Fortunately, you have done a full fact-finding and educated him on the split annuity Roth conversion strategy. He discovers how he can use this strategy so that the conversion tax becomes a much more acceptable amount of $10,149. Here is how he does it.
He splits the $100,000 that is in his IRA into two parts. He places a total of $63,755 into one annuity. The remainder of $36,245 is placed into a second annuity.
Instead of the $28,000 tax owed in his 28 percent tax bracket, he would pay a much more affordable $10,149. (We will assume that the money to pay this tax would be borrowed or paid from sources other than from the money in the original IRA.)
The next step in this strategy (after the Roth conversion) would be to place the $36,245 that is in the new Roth fund into an indexed annuity (IA). Instead of crediting a company-declared interest rate of say 3, 4 or 5 percent, the gains are linked or indexed directly to the performance of a leading market index.
As with other fixed annuities, your client has a 100 percent guarantee of principal plus interest. He cannot lose a penny, as long as he stays in the contract for the full contract term. Unlike other fixed annuities, however, he also has the potential to make money if the index goes up.

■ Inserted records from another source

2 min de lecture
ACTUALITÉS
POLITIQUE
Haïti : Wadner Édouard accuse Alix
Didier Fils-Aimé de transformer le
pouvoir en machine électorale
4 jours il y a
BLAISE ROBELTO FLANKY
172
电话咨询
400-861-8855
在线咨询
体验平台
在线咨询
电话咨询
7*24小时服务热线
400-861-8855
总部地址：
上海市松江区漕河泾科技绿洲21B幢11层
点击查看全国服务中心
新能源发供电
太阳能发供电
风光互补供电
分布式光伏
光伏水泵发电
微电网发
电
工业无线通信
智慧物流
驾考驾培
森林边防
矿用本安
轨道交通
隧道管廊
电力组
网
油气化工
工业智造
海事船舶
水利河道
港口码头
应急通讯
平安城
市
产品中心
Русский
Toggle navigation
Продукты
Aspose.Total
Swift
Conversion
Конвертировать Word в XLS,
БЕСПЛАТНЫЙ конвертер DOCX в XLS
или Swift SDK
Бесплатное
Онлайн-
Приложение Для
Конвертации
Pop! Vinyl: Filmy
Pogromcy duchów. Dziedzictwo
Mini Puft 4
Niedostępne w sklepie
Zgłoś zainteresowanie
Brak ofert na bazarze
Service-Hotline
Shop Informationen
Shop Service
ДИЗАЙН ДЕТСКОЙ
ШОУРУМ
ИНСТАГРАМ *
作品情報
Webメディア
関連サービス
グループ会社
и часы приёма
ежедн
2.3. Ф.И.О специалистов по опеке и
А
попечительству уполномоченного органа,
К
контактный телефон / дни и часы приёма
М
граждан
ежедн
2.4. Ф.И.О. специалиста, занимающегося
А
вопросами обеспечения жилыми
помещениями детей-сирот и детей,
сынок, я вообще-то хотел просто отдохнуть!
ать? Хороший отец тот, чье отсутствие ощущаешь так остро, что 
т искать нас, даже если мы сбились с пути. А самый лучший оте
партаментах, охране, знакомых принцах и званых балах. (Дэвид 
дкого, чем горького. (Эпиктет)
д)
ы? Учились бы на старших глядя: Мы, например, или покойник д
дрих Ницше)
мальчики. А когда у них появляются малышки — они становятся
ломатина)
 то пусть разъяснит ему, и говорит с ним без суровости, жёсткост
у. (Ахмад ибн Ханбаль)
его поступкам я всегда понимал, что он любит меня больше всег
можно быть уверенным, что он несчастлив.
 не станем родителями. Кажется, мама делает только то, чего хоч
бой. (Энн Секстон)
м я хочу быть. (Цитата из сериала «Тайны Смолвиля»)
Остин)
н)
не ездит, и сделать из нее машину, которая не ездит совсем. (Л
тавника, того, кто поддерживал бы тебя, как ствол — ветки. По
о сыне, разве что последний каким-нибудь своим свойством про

It is planned that no withdrawals would be made from this Roth IRA (IA) fund for a period of 15 years (from age 65, when he first utilized the split annuity Roth conversion strategy, to age 80). All the withdrawals received by the owner during this period would come from the single premium deferred annuity (SPDA) that was in the first traditional IRA annuity. Not taking distributions from the Roth IRA (IA) fund for 15 years menas the balance would be allowed to benefit from compound growth.
Assuming a hypothetical growth rate of 7 percent, the Roth/IA bucket would have a balance of $100,000 by the end of 15 years (again, when the man in our example reaches age 80).
So, he started with an IRA that had a balance of $100,000. He used the split annuity Roth conversion strategy and divided this $100,000, placing one part into the SPDA annuity (which stayed in the original IRA) and the second part into a Roth IRA (IA) annuity. After 15 years, the entire amount of the traditional IRA bucket was distributed to him (a total of $93,120), and now (15 years later at age 80) the Roth IRA (IA) bucket has grown to $100,000. Instead of $100,000 in a traditional IRA (with its IRS-forced minimum distribution requirements and 100 percent taxation), now he has $100,000 that is 100 percent income tax free in a Roth IRA.
In addition, this Roth IRA has no distribution requirements. The owner may take any amount of distributions that he wants or he may choose never to take a distribution at all. It is entirely up to him. Not a penny of income taxes will be paid on any amount he might take out. And, at his death, any amount remaining in his Roth IRA bucket will go to his beneficiaries income tax free.
The split annuity Roth conversion strategy allowed him to escape the IRS-forced minimum distributions and allowed him – and his heirs – to receive all further distributions 100 percent free from income taxes. Plus, it reduced his conversion tax to an amount that he could afford much more comfortably.
So, this strategy provides the right clients with an alternative while offering other important benefits, including safety and peace of mind.